Несомненно, эти причины сыграли свою подсобную, но сами по себе – ни по отдельности, ни даже в совокупности – они бы не смогли сдержать советскую армию. Ее остановило предупреждение генерала Ярузельского, что в случае советского вторжения он отдаст войскам приказ сражаться. То есть речь шла, ни больше ни меньше, - о советско-польской войне с фактором «X» на конце.
История русско-польских войн насчитывает несколько столетий, включая ряд весьма чувствительных для русских поражений, вплоть до захвата поляками в начале XVII века Москвы, а ближе к нам, во время советско-польской войны 1920 года, – Минска и Киева, плюс унизительный разгром Красной армии под Варшавой. Не последней причиной катастрофы в Катыни, где Сталин уничтожил цвет польского офицерства, был традиционный военный страх русских перед поляками. И не этот ли страх послужил также причиной невмешательства, а по сути предательства русскими поляков в августе 1944 года, когда Красная армия безучастно наблюдала в бинокли с одного берега Вислы, как на другом ее берегу немцы казнили восставшую Варшаву?
Для того чтобы взять Чехословакию в 1968 году, Советскому Союзу пришлось послать туда шестьсот тысяч солдат: таков рассчитанный русскими запас прочности, хотя чехословацкая армия не произвела ни одного выстрела в ответ на советский хапок. Польская армия была самой большой из восточно-европейских: 317 500 человек, не считая войск милиции и госбезопасности, и в отличие от чехословацкой она была националистической, патриотичной и воинственной.
Что же касается количества советских войск, то здесь возможности Кремля были ограничены, учитывая хотя бы тот факт, что Советский Союз вел в это время войну в Афганистане и что четверть армии застыла в боевой готовности на китайской границе. Один из московских анекдотов этого времени связал двух злейших врагов России: «Зачем русские солдаты изучают польский язык?» – «Потому что китайские войска не остановятся, пока его не услышат». Скорее всего, это была бы война количественно равных сил, учитывая, что Польша, которой никто, кроме России, не угрожал, могла послать в бой всю свою регулярную армию, а к ней, несомненно, присоединились бы добровольцы и партизаны.
Главный вопрос – чья решимость была больше: польская – защищать свое отечество, или русская – защищать свою империю? На этот вопрос в Кремле не было уверенного ответа, а потому трезвый прагматизм геронтократов во главе с Брежневым одержал вверх над безудержной фантазией ястребов во главе с Юрием Андроповым.
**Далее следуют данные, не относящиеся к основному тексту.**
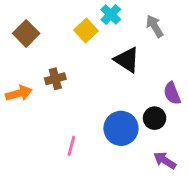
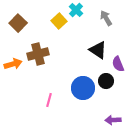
black triangle: (127, 60) -> (98, 50), moved
brown cross: (55, 79) -> (38, 54), size x1.5
purple arrow: (165, 160) -> (113, 120), moved, turned -35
«Очень жаль, что человеческая натура вынуждена прибегать к насилию, но с другой стороны, нельзя отрицать, что это является наивысшей данью истине и справедливости» - эти слова испанского философа Хосе Ортега-и-Гасета приложимы к польскому генералу. Заплатив наивысшую дань истине и справедливости, Войцех Ярузельский спас свою страну от иноземного вторжения, выстояв в схватке с Кремлем и одержав победу.
Вот почему польские уроки кажутся мне актуальными и в наши дни.